Nick Pride and the Pimptones are a funk/jazz/soul band based in Newcastle upon Tyne. The Pimptones were formed in 2007 by guitarist, composer and arranger Nick Pride. Their record label Record Kicks describes them as "a deep funk/jazz-dance outfit playing original music in the style of The Meters, JTQ and Charlie Hunter. The group is equally at home in a noisy nightclub or intimate jazz setting, and is most likely to bring the roof of either down with their heavy dancefloor grooves, big breaks and sophisticated jazz numbers"

It's the Pimptones
In the original line-up, Pride was joined by Oscar Cassidy (drums), Ian 'dodge' Paterson (bass), Dave Wilde (sax and flute) and Alex Leathard (trombone). This first incarnation of the band can be heard on the debut release It’s The Pimptones (Jazz Girl Records).

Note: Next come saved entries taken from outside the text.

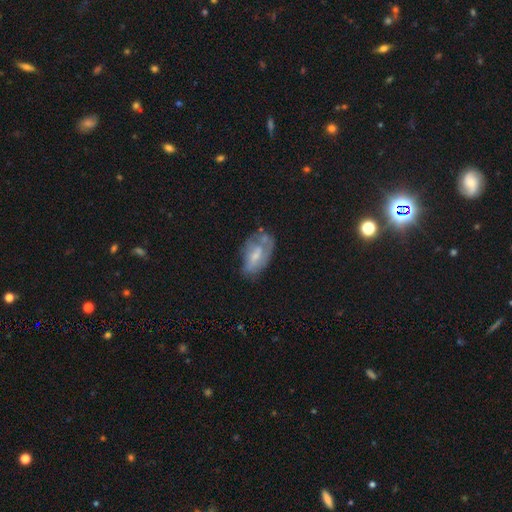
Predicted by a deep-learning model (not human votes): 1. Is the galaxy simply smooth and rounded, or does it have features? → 50% featured or disk, 42% smooth, 8% star or artifact.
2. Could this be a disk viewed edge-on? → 93% no, 7% yes.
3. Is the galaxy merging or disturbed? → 42% none, 30% minor disturbance, 20% major disturbance, 9% merger.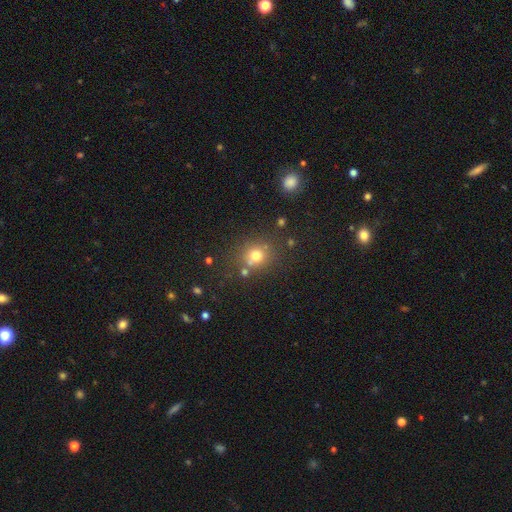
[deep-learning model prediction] Overall: smooth (72%). How rounded: round (82%). Merging: none (69%).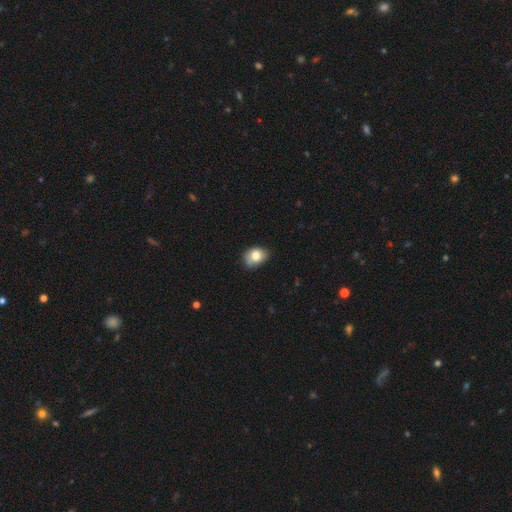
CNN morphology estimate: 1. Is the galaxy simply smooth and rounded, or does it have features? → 80% smooth, 11% featured or disk, 9% star or artifact.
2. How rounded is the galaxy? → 64% in between, 35% round, 1% cigar-shaped.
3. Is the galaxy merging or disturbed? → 64% none, 29% minor disturbance, 5% major disturbance, 2% merger.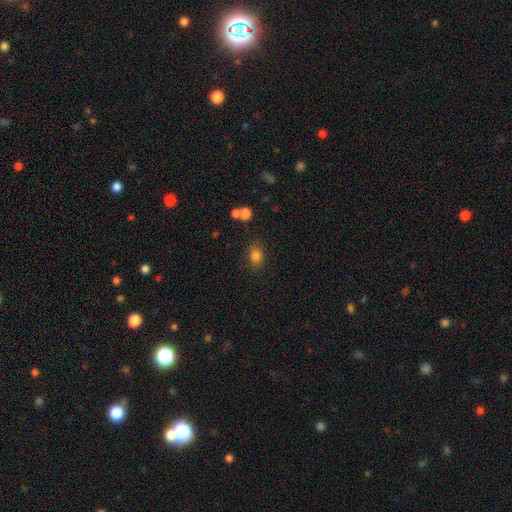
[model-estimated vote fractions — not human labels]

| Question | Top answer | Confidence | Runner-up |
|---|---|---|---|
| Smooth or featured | smooth | 82% | star or artifact (12%) |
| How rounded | in between | 67% | round (32%) |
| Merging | none | 80% | minor disturbance (12%) |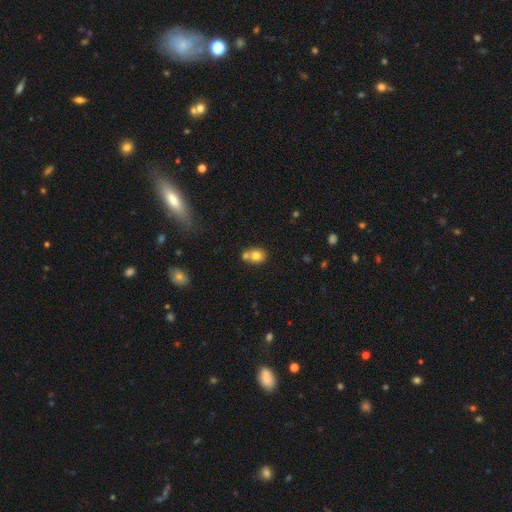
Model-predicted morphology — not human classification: Q: Smooth or featured?
A: smooth (76%); runner-up: featured or disk (13%)
Q: How rounded?
A: round (62%); runner-up: in between (37%)
Q: Merging?
A: none (44%); tied with: merger (44%)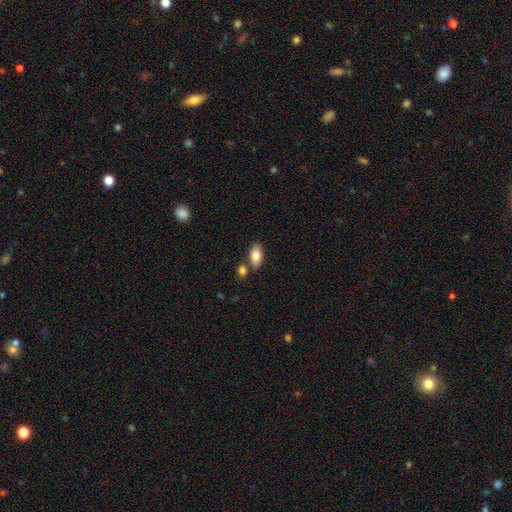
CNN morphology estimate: smooth_or_featured: smooth (p=0.81) [alt: featured or disk p=0.12]
how_rounded: in between (p=0.90) [alt: cigar-shaped p=0.06]
merging: none (p=0.73) [alt: merger p=0.13]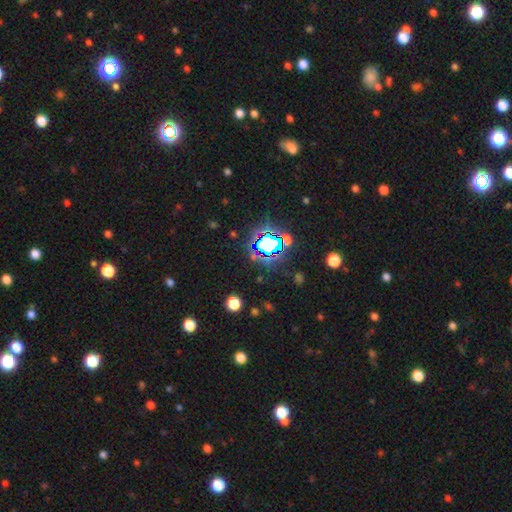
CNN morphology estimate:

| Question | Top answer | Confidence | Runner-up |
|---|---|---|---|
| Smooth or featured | star or artifact | 75% | smooth (16%) |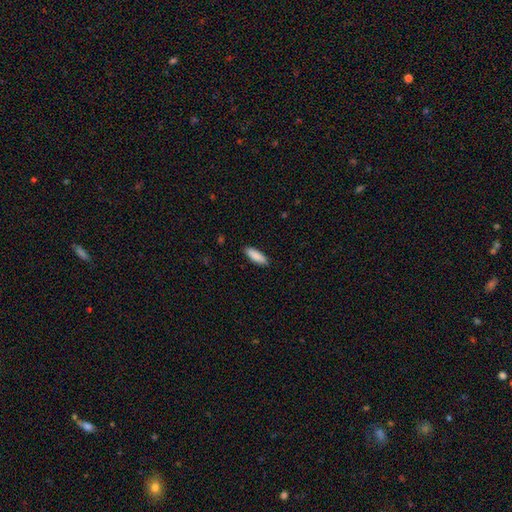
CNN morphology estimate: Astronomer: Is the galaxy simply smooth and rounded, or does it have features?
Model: smooth — 89%.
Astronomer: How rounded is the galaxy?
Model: in between — 58% (runner-up: cigar-shaped, 41%).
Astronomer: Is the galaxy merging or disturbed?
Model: none — 88%.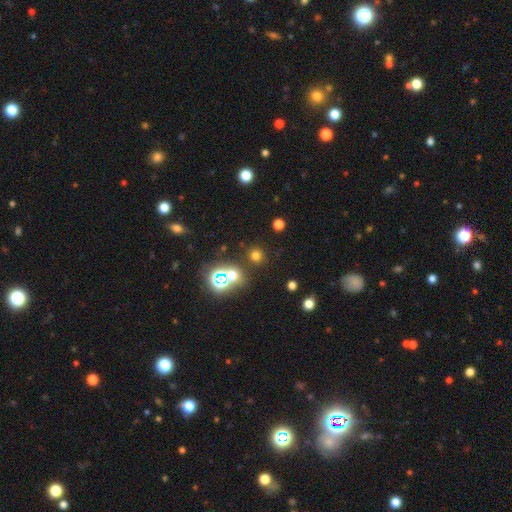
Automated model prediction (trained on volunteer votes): Morphology: type=smooth (64%); roundness=round (91%); merging=none (84%).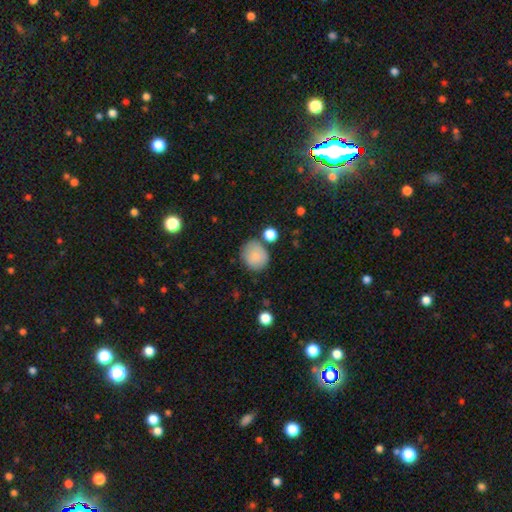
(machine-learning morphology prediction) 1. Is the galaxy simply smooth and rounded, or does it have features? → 84% smooth, 8% star or artifact, 8% featured or disk.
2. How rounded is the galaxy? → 79% round, 21% in between, 1% cigar-shaped.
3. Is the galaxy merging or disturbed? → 71% none, 16% minor disturbance, 8% merger, 5% major disturbance.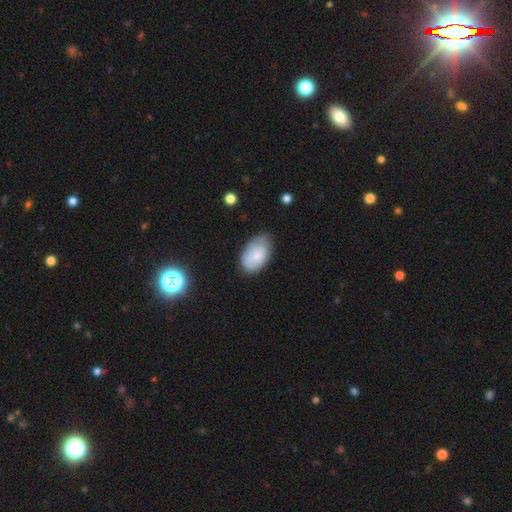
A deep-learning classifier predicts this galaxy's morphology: smooth 71%, featured or disk 22%, star or artifact 7%. Down the decision tree: how rounded — in between (91%); merging — none (57%).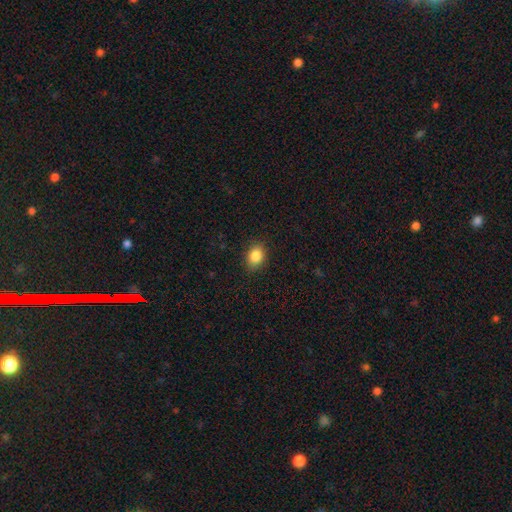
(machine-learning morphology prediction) This appears to be a smooth galaxy with no disk features (86%) that is in between round and cigar-shaped (67%). Merging: none (88%).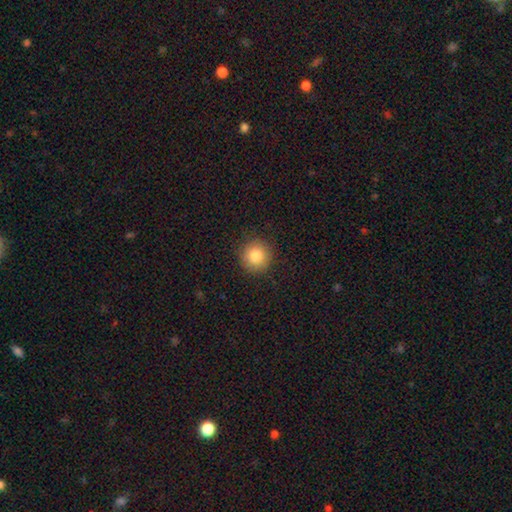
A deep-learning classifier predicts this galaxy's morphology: Smooth or featured: smooth — 83% (star or artifact — 10%)
How rounded: round — 94% (in between — 5%)
Merging: none — 90% (minor disturbance — 6%)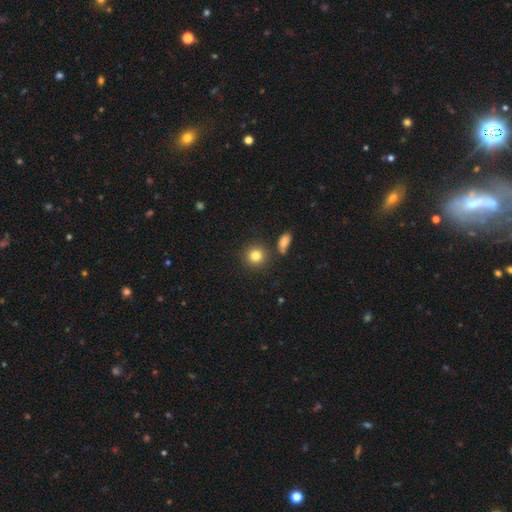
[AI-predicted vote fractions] This is clearly a smooth galaxy (82%). How rounded: clearly round (90%). Merging: clearly none (83%).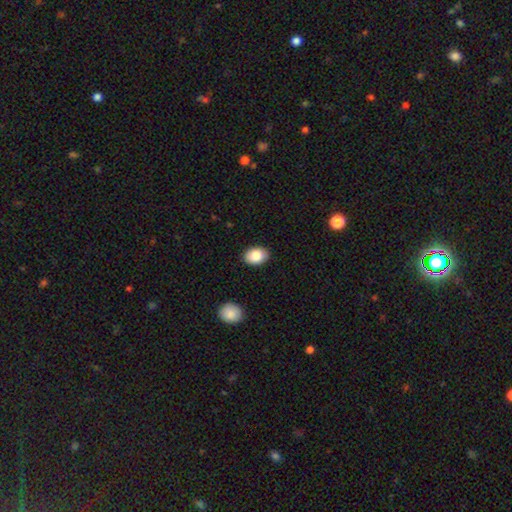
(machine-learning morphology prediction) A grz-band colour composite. It shows a smooth galaxy with no disk features (88%) that is in between round and cigar-shaped (81%). Merging: none (88%).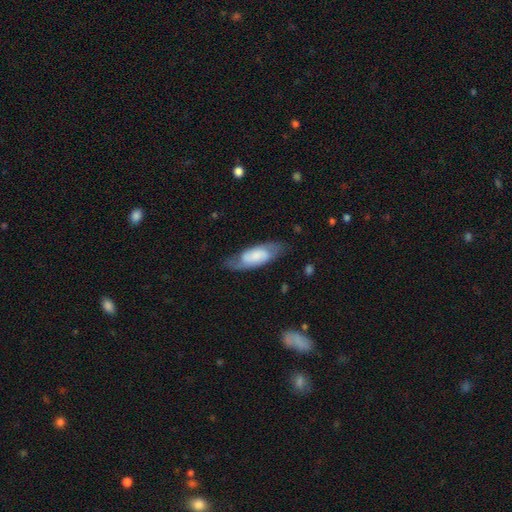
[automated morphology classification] smooth-or-featured: featured or disk: 56% | smooth: 38% | star or artifact: 7%
  disk-edge-on: no: 82% | yes: 18%
  merging: none: 73% | minor disturbance: 19% | major disturbance: 7% | merger: 2%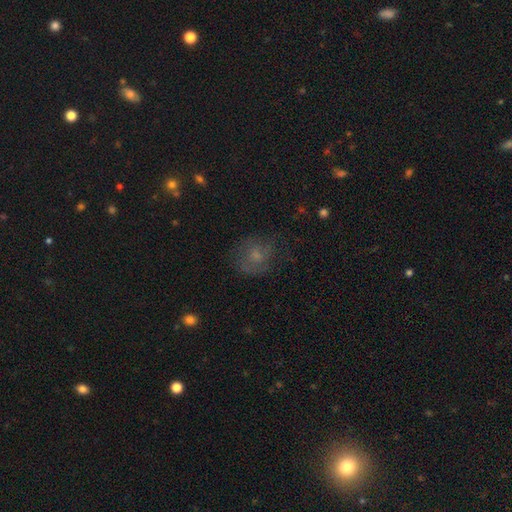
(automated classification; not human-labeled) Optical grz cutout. It shows a smooth galaxy with no disk features (53%) that is round (72%). Merging: none (62%).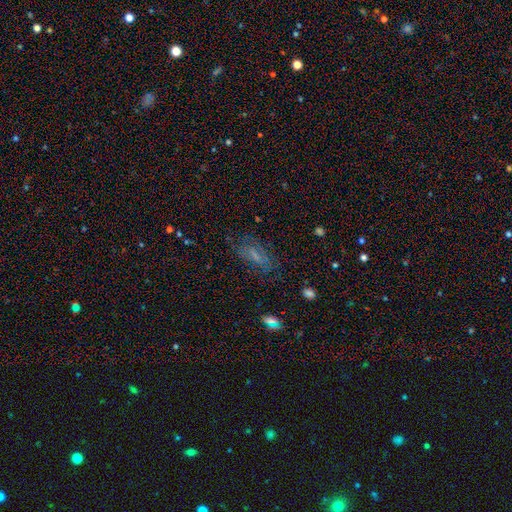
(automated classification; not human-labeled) This appears to be a smooth galaxy with no disk features (42%). Merging: none (69%).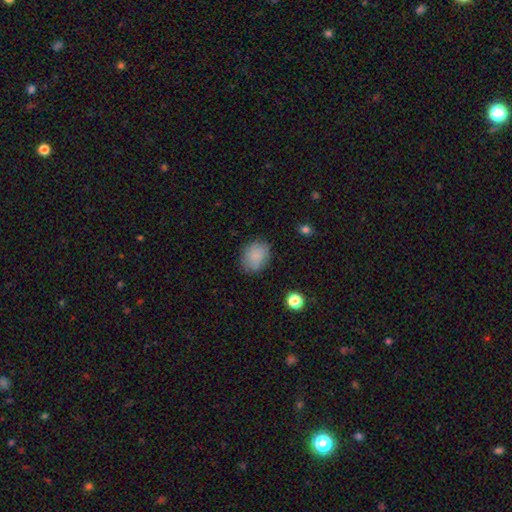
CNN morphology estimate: Smooth or featured? smooth (84%)
How rounded? in between (54%)
Merging? none (78%)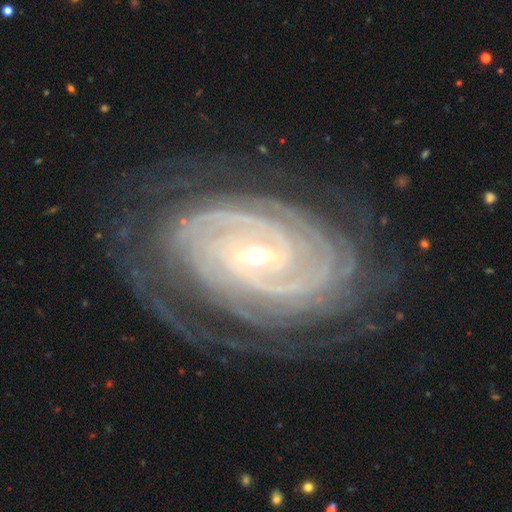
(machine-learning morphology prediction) type=featured or disk (92%); edge-on=no (96%); bar=weak (41%); spiral arms=yes (99%); winding=tight (84%); arm count=4 (21%, tied with 2); bulge=small (62%); merging=none (75%).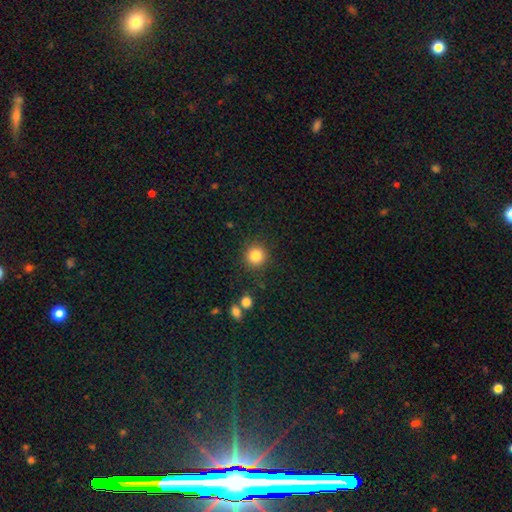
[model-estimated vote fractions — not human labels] This is clearly a smooth galaxy (83%). How rounded: clearly round (93%). Merging: clearly none (89%).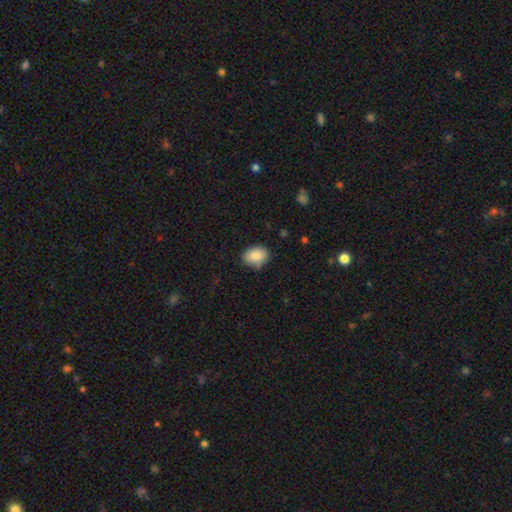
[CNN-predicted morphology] This is clearly a smooth galaxy (86%). How rounded: likely in between (70%). Merging: likely none (76%).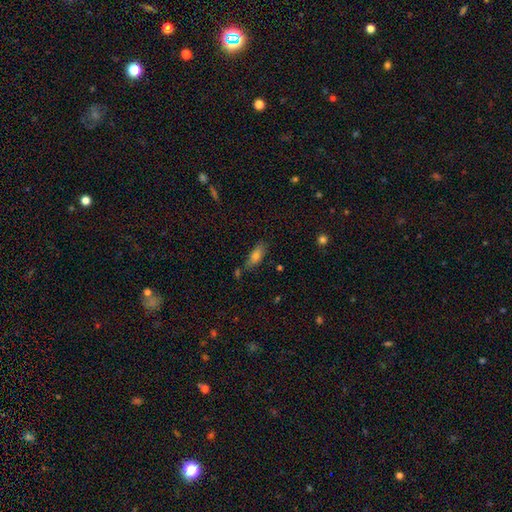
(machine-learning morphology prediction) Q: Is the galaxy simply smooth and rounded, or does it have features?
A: smooth — 78%.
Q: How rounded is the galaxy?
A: in between — 77%.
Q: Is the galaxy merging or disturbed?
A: none — 68%.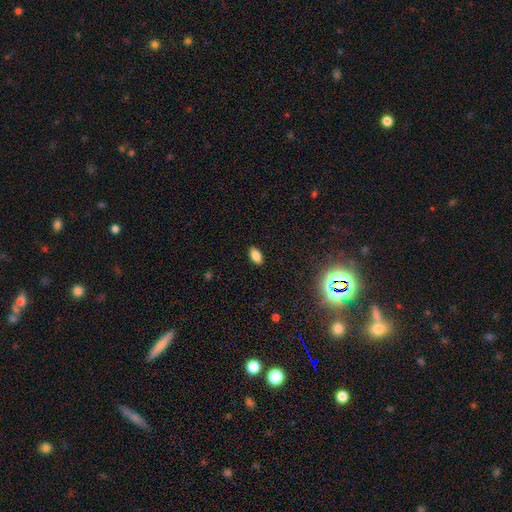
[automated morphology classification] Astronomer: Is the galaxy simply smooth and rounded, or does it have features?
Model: smooth — 84%.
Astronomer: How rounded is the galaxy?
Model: in between — 91%.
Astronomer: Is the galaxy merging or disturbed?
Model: none — 89%.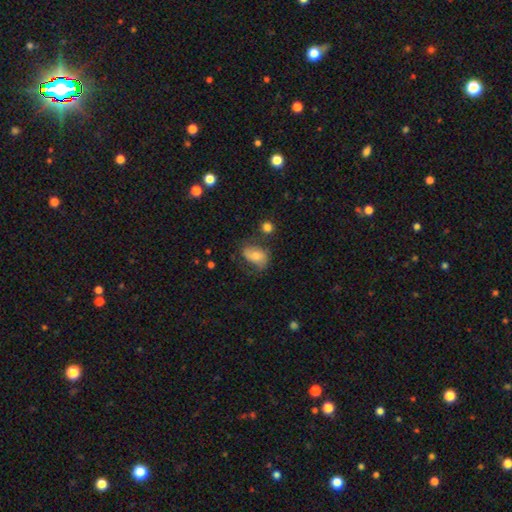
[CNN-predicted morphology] Smooth or featured? smooth (58%)
How rounded? in between (82%)
Merging? none (48%)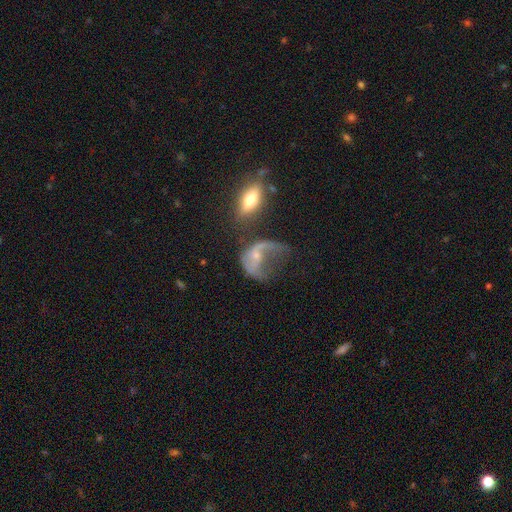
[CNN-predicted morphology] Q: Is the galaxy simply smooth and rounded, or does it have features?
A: featured or disk — 58%.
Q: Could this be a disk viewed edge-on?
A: no — 94%.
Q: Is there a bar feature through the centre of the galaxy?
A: no — 71%.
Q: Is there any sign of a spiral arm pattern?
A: yes — 55%.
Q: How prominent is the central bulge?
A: small — 57%.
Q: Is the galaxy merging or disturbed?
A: major disturbance — 53%.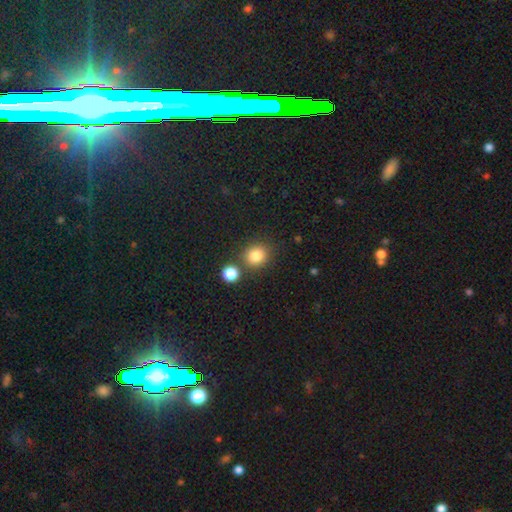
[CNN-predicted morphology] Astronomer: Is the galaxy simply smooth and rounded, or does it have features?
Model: smooth — 83%.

In 2009 the band released the 7" single "Deeper Pimp" on Wack Records, which went on to enjoy extended radioplay across Europe including the Craig Charles Funk and Soul Show on BBC 6 and became the first of the group’s trademark "Live-Band Bootlegs", a unique approach to the Mash-Up genre, and a show stopping live feature. The success of the single helped ensure more live opportunities for the Pimptones and promoters in the North-East drafted the group in to support touring acts such as Maceo Parker, Candi Staton, Youngblood Brass Band and Hot 8 Brass Band.

Midnight Feast of Jazz
The departure of the first horn section and the arrival of the new horn section (Keith Nicholson and Tomas Quilliam) heralded the start of the new line-up for the Pimptones and a new tougher funkier sound. 2011 saw the release of the single "Waitin' So Long" featuring Jess Roberts, and later the album Midnight Feast of Jazz featuring Jess Roberts, Susan Hamilton and Zoe Gilby, both on Milan based label Record Kicks. This album was well received with reviews calling it "a very strong debut by Nick Pride here that you can dance to or just sit back and groove to", "A refreshing blast of energy and musical enthusiasm"
, "There’s so much below-average Funk being made at the moment and so let this be a sharp lesson to all of those bands. This is how it should be done. More please!", and that "these guys are certainly capable of throwing a party in your living room as well as in the town hall of your city".

Re-juiced Phat Shake
The Pimptones third studio album Re-juiced Phat Shake was released on Legere Recordings on Valentine's Day 2014 and featured a host of guest singers creating a much more varied sound from the previous album "Midnight Feast of Jazz". Nick Pride states "I was always a fan of amazing pop songwriters like Burt Bacharach and Holland-Dozier-Holland, but on the other hand, being a dedicated musician, I love the raw energy of being on stage with a funk band". The album was well received by reviews saying "The emphasis is on songwriting backed with energetic, tight funky playing"; "an album filled with soulfully deep and satisfying recordings that are light on filler yet heavy on grooves to keep your body shaking to the beat";"one of the most exciting albums of 2014".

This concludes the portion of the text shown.